Ben-Abid smiled, showing two rows of lustrous teeth.

“Should Halima fall ill, the foot will not avail to cure her,” he murmured. “Ben Ali Tidjani’s blessing could never rest on an Ouled Naïl, who, like a little viper of the sand, has stolen into the Agha’s bosom, and filled his veins with subtle poison. She deems she has a treasure; but let her beware: that which would protect a woman who wears the veil will do naught for a creature who shows her face to the stranger, and dances by night for the Zouaves and for the Spahis who patrol the dunes.”

And he struck his long fingers upon the goatskin of his instrument, while Kouïdah, the boy who played upon the little glasses and shook the tambourine of reeds, slipped forth to tell in the city what Ben-Abid had spoken.

Halima was enraged when she heard of it, more especially as there were found many to believe Ben-Abid’s words. She stood before her room upon the terrace, where Zouaves were playing cards with the dancers in the sun, and she cursed him in a shrill voice, calling him son of a scorpion, and requesting that Allah would send great troubles upon his relations, even upon his aged grandmother. That the miraculous reputation of her treasure should be thus scouted, and herself insulted, vexed her to the soul.

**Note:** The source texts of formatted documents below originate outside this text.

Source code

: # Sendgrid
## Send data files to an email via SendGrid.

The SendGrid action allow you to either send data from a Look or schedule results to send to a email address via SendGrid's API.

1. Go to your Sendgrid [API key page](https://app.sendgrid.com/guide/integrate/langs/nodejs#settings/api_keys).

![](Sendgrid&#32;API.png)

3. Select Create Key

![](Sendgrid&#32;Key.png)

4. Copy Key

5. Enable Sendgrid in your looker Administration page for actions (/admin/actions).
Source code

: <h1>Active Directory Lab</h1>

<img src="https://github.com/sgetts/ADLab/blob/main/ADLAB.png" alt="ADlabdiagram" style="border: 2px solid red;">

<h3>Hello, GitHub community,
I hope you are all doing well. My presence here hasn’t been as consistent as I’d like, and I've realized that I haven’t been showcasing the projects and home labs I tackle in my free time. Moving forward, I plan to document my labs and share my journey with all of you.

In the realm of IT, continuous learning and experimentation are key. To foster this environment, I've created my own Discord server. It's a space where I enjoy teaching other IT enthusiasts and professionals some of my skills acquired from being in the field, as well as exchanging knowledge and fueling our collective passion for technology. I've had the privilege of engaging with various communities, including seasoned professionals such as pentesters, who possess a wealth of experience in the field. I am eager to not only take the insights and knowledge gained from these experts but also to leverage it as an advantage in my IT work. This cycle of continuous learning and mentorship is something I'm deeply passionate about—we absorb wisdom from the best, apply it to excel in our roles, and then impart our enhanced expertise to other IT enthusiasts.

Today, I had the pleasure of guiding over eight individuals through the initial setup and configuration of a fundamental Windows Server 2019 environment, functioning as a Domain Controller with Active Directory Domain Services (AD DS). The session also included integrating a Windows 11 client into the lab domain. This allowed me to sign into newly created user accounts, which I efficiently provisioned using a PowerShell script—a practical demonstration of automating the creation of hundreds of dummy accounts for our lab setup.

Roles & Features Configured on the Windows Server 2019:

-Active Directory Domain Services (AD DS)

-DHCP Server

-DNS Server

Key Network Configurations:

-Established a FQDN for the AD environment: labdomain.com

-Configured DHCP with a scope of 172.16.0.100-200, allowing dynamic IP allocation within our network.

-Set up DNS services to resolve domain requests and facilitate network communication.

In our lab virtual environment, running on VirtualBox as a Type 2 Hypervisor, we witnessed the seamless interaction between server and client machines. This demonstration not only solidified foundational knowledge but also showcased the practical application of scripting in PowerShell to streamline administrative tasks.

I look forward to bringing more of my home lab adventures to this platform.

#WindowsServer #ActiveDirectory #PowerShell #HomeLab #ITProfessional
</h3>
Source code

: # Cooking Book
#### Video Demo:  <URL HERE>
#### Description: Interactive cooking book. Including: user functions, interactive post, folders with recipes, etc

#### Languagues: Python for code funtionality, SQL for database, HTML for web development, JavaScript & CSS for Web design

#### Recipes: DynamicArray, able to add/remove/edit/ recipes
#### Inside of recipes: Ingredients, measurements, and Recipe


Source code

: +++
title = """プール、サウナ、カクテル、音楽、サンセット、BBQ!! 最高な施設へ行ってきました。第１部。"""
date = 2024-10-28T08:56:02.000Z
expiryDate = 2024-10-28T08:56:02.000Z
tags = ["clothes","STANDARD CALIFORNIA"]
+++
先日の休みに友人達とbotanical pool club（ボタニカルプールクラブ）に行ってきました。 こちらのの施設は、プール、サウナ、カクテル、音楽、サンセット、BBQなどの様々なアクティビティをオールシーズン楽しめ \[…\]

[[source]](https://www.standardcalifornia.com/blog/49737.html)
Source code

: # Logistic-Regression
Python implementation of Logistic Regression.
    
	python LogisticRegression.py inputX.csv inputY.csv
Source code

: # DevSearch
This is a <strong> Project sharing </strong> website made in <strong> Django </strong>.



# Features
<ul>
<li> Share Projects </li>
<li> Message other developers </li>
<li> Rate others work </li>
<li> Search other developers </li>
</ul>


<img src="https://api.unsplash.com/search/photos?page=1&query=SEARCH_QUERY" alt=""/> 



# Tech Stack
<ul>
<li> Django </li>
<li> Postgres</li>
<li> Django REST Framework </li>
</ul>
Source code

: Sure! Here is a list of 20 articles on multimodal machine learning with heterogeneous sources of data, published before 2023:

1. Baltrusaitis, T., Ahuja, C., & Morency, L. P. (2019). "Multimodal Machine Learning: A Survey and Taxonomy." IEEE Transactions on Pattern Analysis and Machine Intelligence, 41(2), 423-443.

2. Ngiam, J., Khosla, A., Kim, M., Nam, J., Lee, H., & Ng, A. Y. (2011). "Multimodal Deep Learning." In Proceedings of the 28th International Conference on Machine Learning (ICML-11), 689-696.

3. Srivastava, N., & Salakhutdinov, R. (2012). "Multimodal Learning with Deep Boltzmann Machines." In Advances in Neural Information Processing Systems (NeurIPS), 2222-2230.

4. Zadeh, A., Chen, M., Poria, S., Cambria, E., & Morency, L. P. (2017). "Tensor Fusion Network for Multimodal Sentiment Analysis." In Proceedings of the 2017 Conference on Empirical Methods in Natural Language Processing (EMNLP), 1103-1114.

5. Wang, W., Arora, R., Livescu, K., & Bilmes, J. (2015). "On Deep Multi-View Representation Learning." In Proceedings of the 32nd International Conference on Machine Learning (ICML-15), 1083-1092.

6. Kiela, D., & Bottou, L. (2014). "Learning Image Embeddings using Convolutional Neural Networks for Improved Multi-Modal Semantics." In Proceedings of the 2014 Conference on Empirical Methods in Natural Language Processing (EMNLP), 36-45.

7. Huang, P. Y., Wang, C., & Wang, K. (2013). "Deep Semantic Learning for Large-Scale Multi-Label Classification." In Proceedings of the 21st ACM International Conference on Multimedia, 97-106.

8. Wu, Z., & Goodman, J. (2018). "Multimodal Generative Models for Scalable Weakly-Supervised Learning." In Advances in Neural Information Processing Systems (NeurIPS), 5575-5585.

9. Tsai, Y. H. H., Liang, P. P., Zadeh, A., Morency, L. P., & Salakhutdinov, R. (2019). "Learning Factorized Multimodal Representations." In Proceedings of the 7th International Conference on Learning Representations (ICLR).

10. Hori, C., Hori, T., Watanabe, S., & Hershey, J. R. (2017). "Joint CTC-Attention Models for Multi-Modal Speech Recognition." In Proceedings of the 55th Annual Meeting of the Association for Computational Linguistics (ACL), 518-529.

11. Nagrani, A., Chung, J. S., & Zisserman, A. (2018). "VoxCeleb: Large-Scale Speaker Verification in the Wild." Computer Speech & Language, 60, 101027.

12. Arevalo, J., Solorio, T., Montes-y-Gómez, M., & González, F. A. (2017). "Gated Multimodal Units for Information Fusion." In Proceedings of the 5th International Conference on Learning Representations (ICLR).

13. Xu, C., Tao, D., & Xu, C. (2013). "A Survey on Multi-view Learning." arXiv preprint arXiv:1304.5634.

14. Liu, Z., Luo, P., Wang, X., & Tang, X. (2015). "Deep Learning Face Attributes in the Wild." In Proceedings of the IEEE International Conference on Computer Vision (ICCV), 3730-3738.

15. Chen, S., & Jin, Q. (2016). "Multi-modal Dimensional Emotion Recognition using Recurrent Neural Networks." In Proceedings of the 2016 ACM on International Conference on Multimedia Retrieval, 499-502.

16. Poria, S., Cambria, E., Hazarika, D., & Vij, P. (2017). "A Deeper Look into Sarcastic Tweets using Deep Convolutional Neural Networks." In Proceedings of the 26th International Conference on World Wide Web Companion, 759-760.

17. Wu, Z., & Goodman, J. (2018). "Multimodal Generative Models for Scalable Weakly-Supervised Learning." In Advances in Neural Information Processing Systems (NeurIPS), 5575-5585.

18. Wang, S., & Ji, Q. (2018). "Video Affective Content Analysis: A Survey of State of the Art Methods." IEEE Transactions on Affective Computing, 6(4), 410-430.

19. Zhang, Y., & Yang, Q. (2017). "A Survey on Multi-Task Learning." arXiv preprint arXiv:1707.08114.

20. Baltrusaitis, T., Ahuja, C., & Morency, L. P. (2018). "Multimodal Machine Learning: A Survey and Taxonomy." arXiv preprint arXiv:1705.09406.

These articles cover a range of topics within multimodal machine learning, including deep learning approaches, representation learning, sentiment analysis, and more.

“Let the son of a camel with a swollen tongue dare to come to me and repeat what he has said!” she cried. “Let him come out from his lair in the café of the hashish smokers, and, as Allah is great, I will spit in his face. The reviler of women! The son of a scorpion! Cursed be his———”

And then once more she desired evil to the grandmother of Ben-Abid, and to all his family. And the Zouaves and the dancers laughed over their card games. Indeed, the other dancers were merry, and not ill-pleased with Ben-Abid’s words. For even in the Sahara the women do not care that one of them should be exalted above the rest.

Now, in Touggourt gossip is carried from house to house, as the sand grains are carried on the wind. Within an hour Ben-Abid heard that his grandmother had been cursed, and himself called son of a scorpion, by Halima. Kouïdah, the boy, ran on naked feet to tell him in the café of the hashish smokers. When he heard he smiled.

“To-night I will go to the dancing-house, and speak with Halima,” he murmured. And then he plucked the guitar of goatskin that was ever in his hands, and sang softly of the joys of Ladham Pacha, half closing his eyes, and swaying his head from side to side.

And Kouïdah, the boy, ran back across the camel market to tell in the court of the dancers the words of Ben-Abid.